- [CONSEGNA ESERCIZIO] Nel testo sul Venezuela, perché Maduro impedisce l'arrivo degli aiuti?

- [TESTO FORNITO]

La questione venezuelana, se sostenere il regime di Nicolás Maduro o il regime change di Juan Guaidó, ha fatto perdere il sonno all’Europa. Esiste una questione ideologica, che è duplice: c’è la difficoltà generale a parlare di cambiamento di regime, retaggio delle guerre di inizio Duemila e fondamento di un approccio interventista e idealista che è stato soppiantato da realismo purissimo; c’è lo scontro tra destra e sinistra e sinistra-sinistra, perché il modello chavista del Venezuela è stato a lungo portato come l’esempio del successo globale del socialismo statalista, e molte sinistre radicali ancora oggi non vogliono abbandonare questo santino della rivoluzione bolivariana. A spazzare ogni reticenza ci sarebbe la crisi umanitaria che è al di là di ogni dubbio e ideologia: il Venezuela è un paese fallito, e questo fallimento è stato perlomeno supervisionato dal presidente Maduro, il quale impedisce l’arrivo degli aiuti – cibo e farmaci che non ci sono più in ospedali in cui mancano acqua corrente ed energia – perché pensa che i camion umanitari siano come un cavallo di Troia, piazzato dagli yankees americani e i loro alleati. Ma l’interventismo umanitario, dicevamo, non si porta più.

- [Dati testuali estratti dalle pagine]
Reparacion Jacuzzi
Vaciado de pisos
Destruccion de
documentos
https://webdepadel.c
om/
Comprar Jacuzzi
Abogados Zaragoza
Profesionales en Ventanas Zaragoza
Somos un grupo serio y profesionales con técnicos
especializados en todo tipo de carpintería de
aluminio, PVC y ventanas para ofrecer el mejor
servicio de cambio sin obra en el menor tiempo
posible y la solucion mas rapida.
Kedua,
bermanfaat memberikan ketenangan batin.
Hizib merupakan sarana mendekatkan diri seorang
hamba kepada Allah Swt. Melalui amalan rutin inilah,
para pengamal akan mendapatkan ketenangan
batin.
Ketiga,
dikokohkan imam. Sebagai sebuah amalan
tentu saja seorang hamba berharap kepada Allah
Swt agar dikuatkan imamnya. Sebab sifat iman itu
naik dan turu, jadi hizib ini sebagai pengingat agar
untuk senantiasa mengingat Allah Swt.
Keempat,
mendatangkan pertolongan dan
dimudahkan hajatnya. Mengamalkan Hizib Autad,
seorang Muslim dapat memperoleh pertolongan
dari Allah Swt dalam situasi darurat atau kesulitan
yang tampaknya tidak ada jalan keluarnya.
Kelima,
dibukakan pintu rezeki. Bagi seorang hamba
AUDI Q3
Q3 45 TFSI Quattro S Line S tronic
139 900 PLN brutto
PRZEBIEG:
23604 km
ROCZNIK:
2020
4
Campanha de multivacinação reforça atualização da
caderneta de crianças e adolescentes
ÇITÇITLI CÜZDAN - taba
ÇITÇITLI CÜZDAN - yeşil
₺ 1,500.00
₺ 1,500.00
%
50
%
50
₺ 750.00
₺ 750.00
==
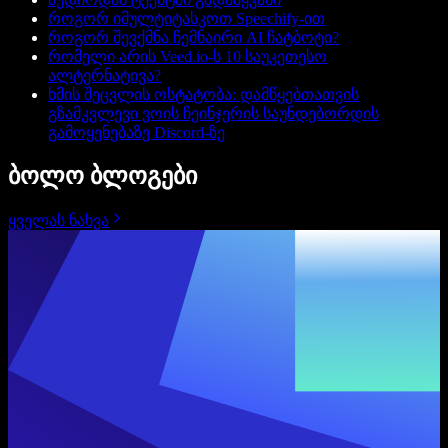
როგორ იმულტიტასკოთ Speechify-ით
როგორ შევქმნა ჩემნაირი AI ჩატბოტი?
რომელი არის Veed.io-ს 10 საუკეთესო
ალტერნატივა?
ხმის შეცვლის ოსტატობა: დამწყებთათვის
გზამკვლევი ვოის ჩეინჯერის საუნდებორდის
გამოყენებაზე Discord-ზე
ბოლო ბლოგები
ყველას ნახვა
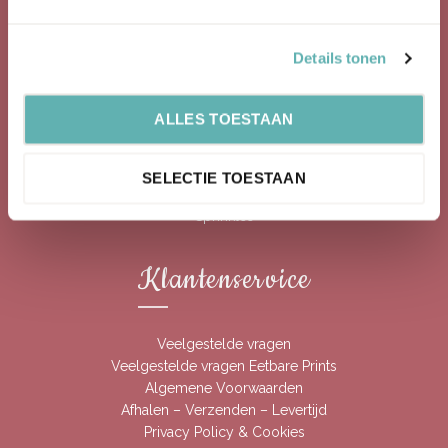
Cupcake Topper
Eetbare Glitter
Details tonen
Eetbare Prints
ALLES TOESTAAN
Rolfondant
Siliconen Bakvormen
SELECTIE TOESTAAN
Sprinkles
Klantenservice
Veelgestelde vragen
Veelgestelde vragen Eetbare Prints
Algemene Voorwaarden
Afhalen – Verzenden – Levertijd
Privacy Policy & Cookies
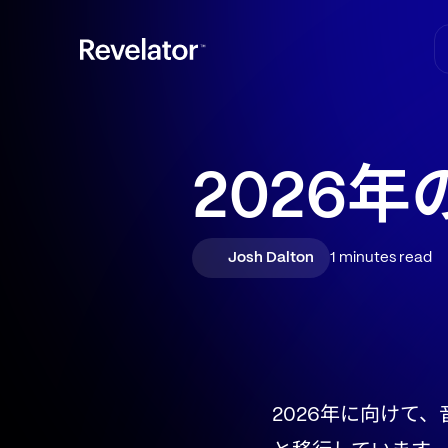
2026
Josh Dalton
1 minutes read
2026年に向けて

- [SOLUZIONE ESERCIZIO] Pensa che i camion umanitari siano come un cavallo di Troia piazzato dagli yankees americani e dai loro alleati.